# [Work instructions]
Your answer must be an exact copy of the records, with no pictures included.

# [Records supplied]
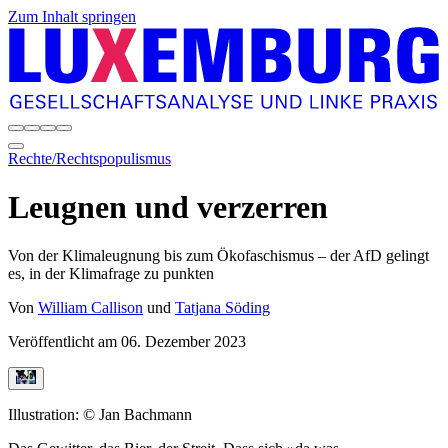
Zum Inhalt springen
Rechte/Rechtspopulismus
Leugnen und verzerren
Von der Klimaleugnung bis zum Ökofaschismus – der AfD gelingt
es, in der Klimafrage zu punkten
Von
William Callison
und
Tatjana Söding
Veröffentlicht am
06. Dezember 2023
Illustration: © Jan Bachmann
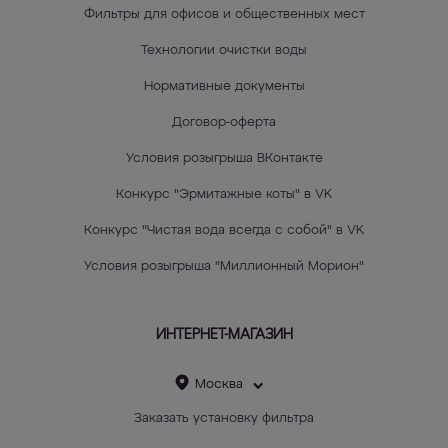
Фильтры для офисов и общественных мест
Технологии очистки воды
Нормативные документы
Договор-оферта
Условия розыгрыша ВКонтакте
Конкурс "Эрмитажные коты" в VK
Конкурс "Чистая вода всегда с собой" в VK
Условия розыгрыша "Миллионный Морион"
ИНТЕРНЕТ-МАГАЗИН
Москва
Заказать установку фильтра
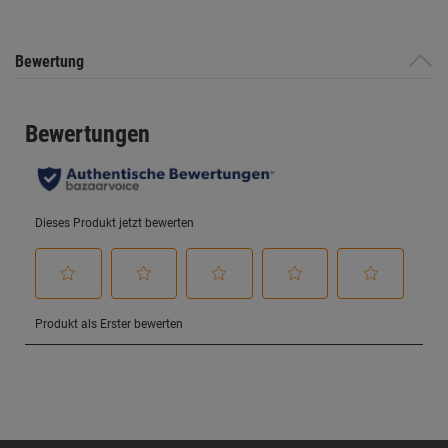
Bewertung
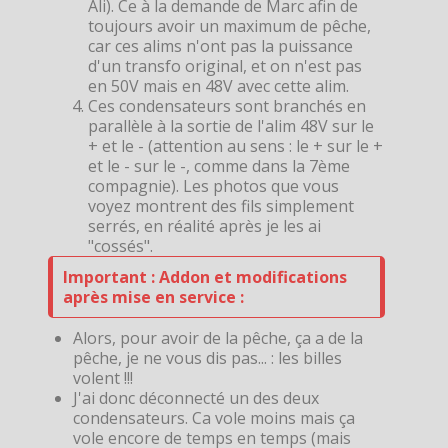
Ali). Ce à la demande de Marc afin de
toujours avoir un maximum de pêche,
car ces alims n'ont pas la puissance
d'un transfo original, et on n'est pas
en 50V mais en 48V avec cette alim.
Ces condensateurs sont branchés en
parallèle à la sortie de l'alim 48V sur le
+ et le - (attention au sens : le + sur le +
et le - sur le -, comme dans la 7ème
compagnie). Les photos que vous
voyez montrent des fils simplement
serrés, en réalité après je les ai
"cossés".
Important : Addon et modifications
après mise en service :
Alors, pour avoir de la pêche, ça a de la
pêche, je ne vous dis pas... : les billes
volent !!!
J'ai donc déconnecté un des deux
condensateurs. Ca vole moins mais ça
vole encore de temps en temps (mais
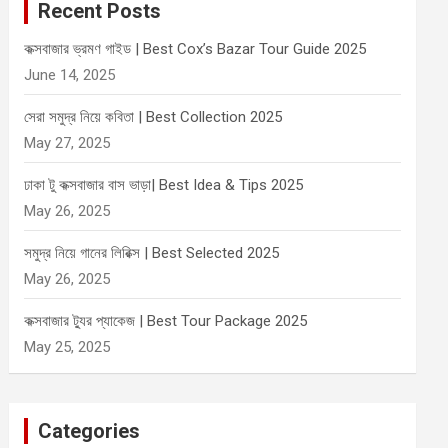
Recent Posts
h
কক্সবাজার ভ্রমণ গাইড | Best Cox’s Bazar Tour Guide 2025
June 14, 2025
সেরা সমুদ্র নিয়ে কবিতা | Best Collection 2025
May 27, 2025
ঢাকা টু কক্সবাজার বাস ভাড়া| Best Idea & Tips 2025
May 26, 2025
সমুদ্র নিয়ে গানের লিরিক্স | Best Selected 2025
May 26, 2025
কক্সবাজার ট্যুর প্যাকেজ | Best Tour Package 2025
May 25, 2025
Categories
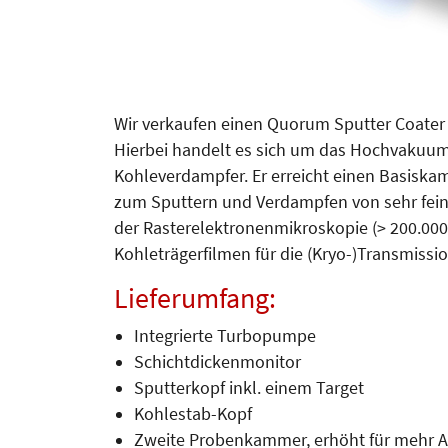
Wir verkaufen einen Quorum Sputter Coater Q
Hierbei handelt es sich um das Hochvakuu
Kohleverdampfer. Er erreicht einen Basiska
zum Sputtern und Verdampfen von sehr fei
der Rasterelektronenmikroskopie (> 200.000-
Kohleträgerfilmen für die (Kryo-)Transmiss
Lieferumfang:
Integrierte Turbopumpe
Schichtdickenmonitor
Sputterkopf inkl. einem Target
Kohlestab-Kopf
Zweite Probenkammer, erhöht für mehr 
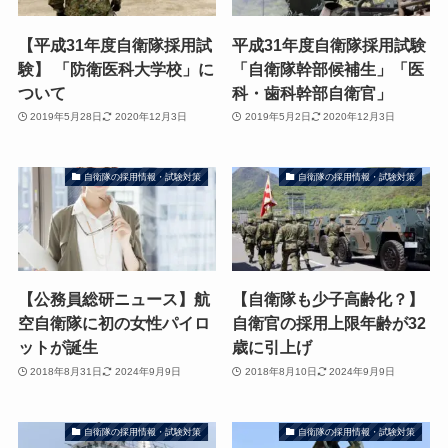
【平成31年度自衛隊採用試
平成31年度自衛隊採用試験
験】 「防衛医科大学校」に
「自衛隊幹部候補生」「医
ついて
科・歯科幹部自衛官」
2019年5月28日
2020年12月3日
2019年5月2日
2020年12月3日
自衛隊の採用情報・試験対策
自衛隊の採用情報・試験対策
【公務員総研ニュース】航
【自衛隊も少子高齢化？】
空自衛隊に初の女性パイロ
自衛官の採用上限年齢が32
ットが誕生
歳に引上げ
2018年8月31日
2024年9月9日
2018年8月10日
2024年9月9日
自衛隊の採用情報・試験対策
自衛隊の採用情報・試験対策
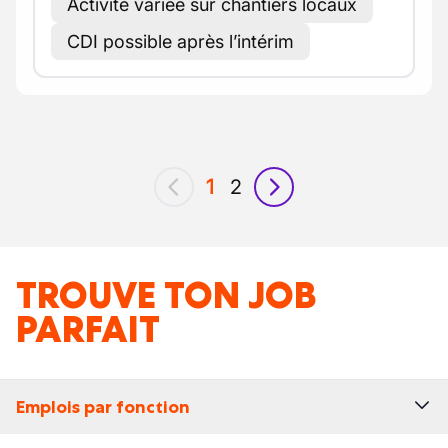
Activité variée sur chantiers locaux
CDI possible après l’intérim
1
2
précédent
suivant
TROUVE TON JOB
PARFAIT
Emplois par fonction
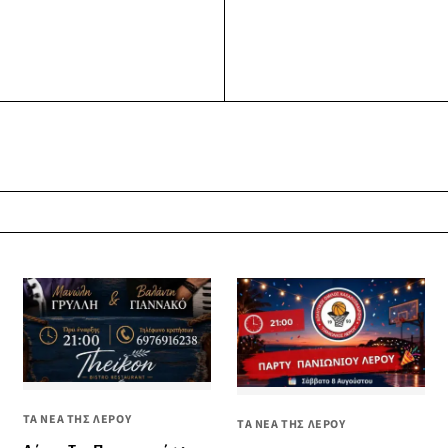
ΤΑ ΝΕΑ ΤΗΣ ΛΕΡΟΥ
ΤΑ ΝΕΑ ΤΗΣ ΛΕΡΟΥ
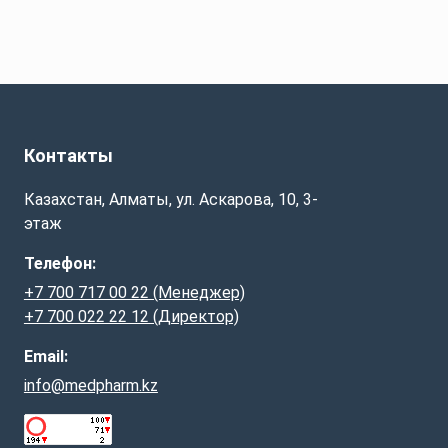
Контакты
Казахстан, Алматы, ул. Аскарова, 10, 3-
этаж
Телефон:
+7 700 717 00 22 (Менеджер)
+7 700 022 22 12 (Директор)
Email:
info@medpharm.kz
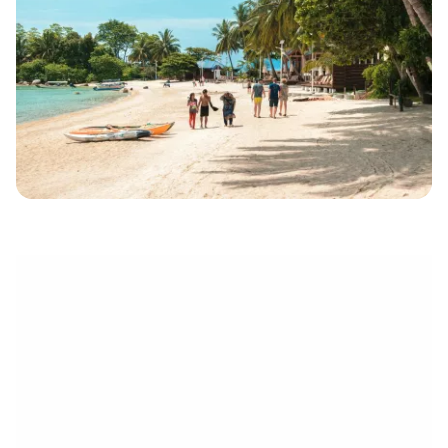
électronique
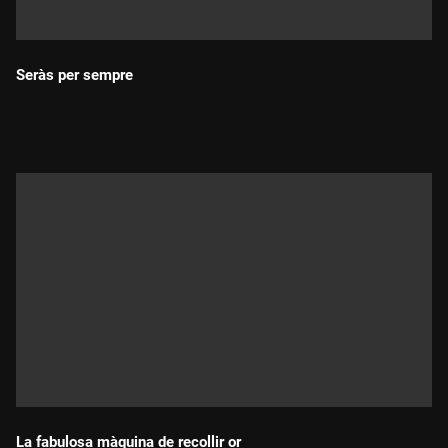
Seràs per sempre
Durada:
La fabulosa màquina de recollir or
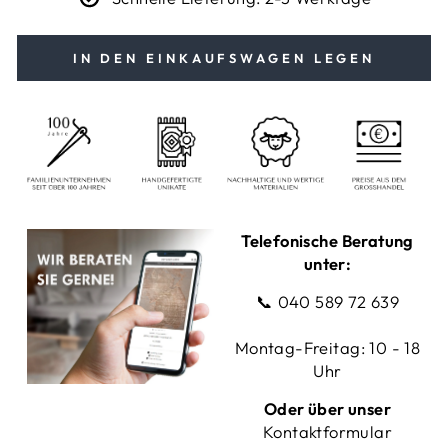
IN DEN EINKAUFSWAGEN LEGEN
Telefonische Beratung
unter:
📞
040 589 72 639
Montag-Freitag: 10 - 18
Uhr
Oder über unser
Kontaktformular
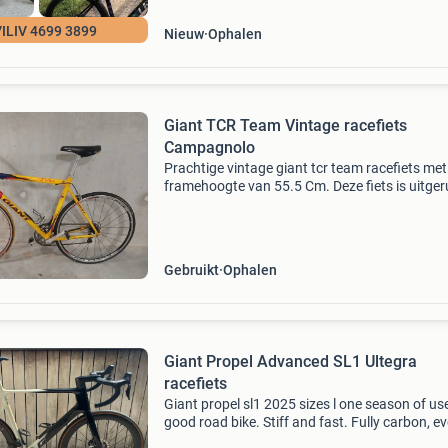
ILIV 4699 3899
Nieuw
Ophalen
Giant TCR Team Vintage racefiets
Campagnolo
Prachtige vintage giant tcr team racefiets met
framehoogte van 55.5 Cm. Deze fiets is uitger
met campagnolo versnellingen en derailleur, w
zorgt voor een soepele en betrouwbare
schakelervarin
Gebruikt
Ophalen
Giant Propel Advanced SL1 Ultegra
racefiets
Giant propel sl1 2025 sizes l one season of use
good road bike. Stiff and fast. Fully carbon, e
the spokes. Suitable for height 185 - 195 (my 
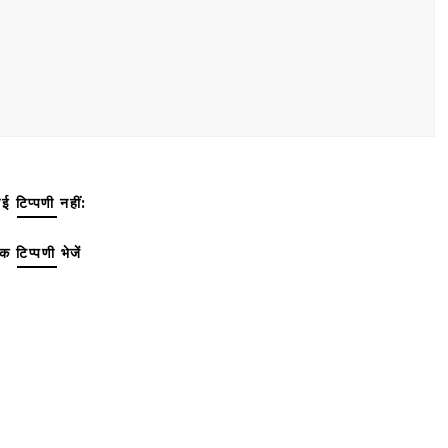
ई टिप्पणी नहीं:
क टिप्पणी भेजें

# [Expected answer]
Zum Inhalt springen
Rechte/Rechtspopulismus
Leugnen und verzerren
Von der Klimaleugnung bis zum Ökofaschismus – der AfD gelingt
es, in der Klimafrage zu punkten
Von
William Callison
und
Tatjana Söding
Veröffentlicht am
06. Dezember 2023
Illustration: © Jan Bachmann
Фильтры для офисов и общественных мест
Технологии очистки воды
Нормативные документы
Договор-оферта
Условия розыгрыша ВКонтакте
Конкурс "Эрмитажные коты" в VK
Конкурс "Чистая вода всегда с собой" в VK
Условия розыгрыша "Миллионный Морион"
ИНТЕРНЕТ-МАГАЗИН
Москва
Заказать установку фильтра
Bewertung
Ali). Ce à la demande de Marc afin de
toujours avoir un maximum de pêche,
car ces alims n'ont pas la puissance
d'un transfo original, et on n'est pas
en 50V mais en 48V avec cette alim.
Ces condensateurs sont branchés en
parallèle à la sortie de l'alim 48V sur le
+ et le - (attention au sens : le + sur le +
et le - sur le -, comme dans la 7ème
compagnie). Les photos que vous
voyez montrent des fils simplement
serrés, en réalité après je les ai
"cossés".
Important : Addon et modifications
après mise en service :
Alors, pour avoir de la pêche, ça a de la
pêche, je ne vous dis pas... : les billes
volent !!!
J'ai donc déconnecté un des deux
condensateurs. Ca vole moins mais ça
vole encore de temps en temps (mais
Recent Posts
h
কক্সবাজার ভ্রমণ গাইড | Best Cox’s Bazar Tour Guide 2025
June 14, 2025
সেরা সমুদ্র নিয়ে কবিতা | Best Collection 2025
May 27, 2025
ঢাকা টু কক্সবাজার বাস ভাড়া| Best Idea & Tips 2025
May 26, 2025
সমুদ্র নিয়ে গানের লিরিক্স | Best Selected 2025
May 26, 2025
কক্সবাজার ট্যুর প্যাকেজ | Best Tour Package 2025
May 25, 2025
Categories
Wir verkaufen einen Quorum Sputter Coater Q
Hierbei handelt es sich um das Hochvakuu
Kohleverdampfer. Er erreicht einen Basiska
zum Sputtern und Verdampfen von sehr fei
der Rasterelektronenmikroskopie (> 200.000-
Kohleträgerfilmen für die (Kryo-)Transmiss
Lieferumfang:
Integrierte Turbopumpe
Schichtdickenmonitor
Sputterkopf inkl. einem Target
Kohlestab-Kopf
Zweite Probenkammer, erhöht für mehr 
【平成31年度自衛隊採用試
平成31年度自衛隊採用試験
験】 「防衛医科大学校」に
「自衛隊幹部候補生」「医
ついて
科・歯科幹部自衛官」
2019年5月28日
2020年12月3日
2019年5月2日
2020年12月3日
自衛隊の採用情報・試験対策
自衛隊の採用情報・試験対策
【公務員総研ニュース】航
【自衛隊も少子高齢化？】
空自衛隊に初の女性パイロ
自衛官の採用上限年齢が32
ットが誕生
歳に引上げ
2018年8月31日
2024年9月9日
2018年8月10日
2024年9月9日
自衛隊の採用情報・試験対策
自衛隊の採用情報・試験対策
Activité variée sur chantiers locaux
CDI possible après l’intérim
1
2
précédent
suivant
TROUVE TON JOB
PARFAIT
Emplois par fonction
ΤΑ ΝΕΑ ΤΗΣ ΛΕΡΟΥ
ΤΑ ΝΕΑ ΤΗΣ ΛΕΡΟΥ
Контакты
Казахстан, Алматы, ул. Аскарова, 10, 3-
этаж
Телефон:
+7 700 717 00 22 (Менеджер)
+7 700 022 22 12 (Директор)
Email:
info@medpharm.kz
électronique
Seràs per sempre
Durada:
La fabulosa màquina de recollir or
IN DEN EINKAUFSWAGEN LEGEN
Telefonische Beratung
unter:
📞
040 589 72 639
Montag-Freitag: 10 - 18
Uhr
Oder über unser
Kontaktformular
ILIV 4699 3899
Nieuw
Ophalen
Giant TCR Team Vintage racefiets
Campagnolo
Prachtige vintage giant tcr team racefiets met
framehoogte van 55.5 Cm. Deze fiets is uitger
met campagnolo versnellingen en derailleur, w
zorgt voor een soepele en betrouwbare
schakelervarin
Gebruikt
Ophalen
Giant Propel Advanced SL1 Ultegra
racefiets
Giant propel sl1 2025 sizes l one season of use
good road bike. Stiff and fast. Fully carbon, e
the spokes. Suitable for height 185 - 195 (my 
ई टिप्पणी नहीं:
क टिप्पणी भेजें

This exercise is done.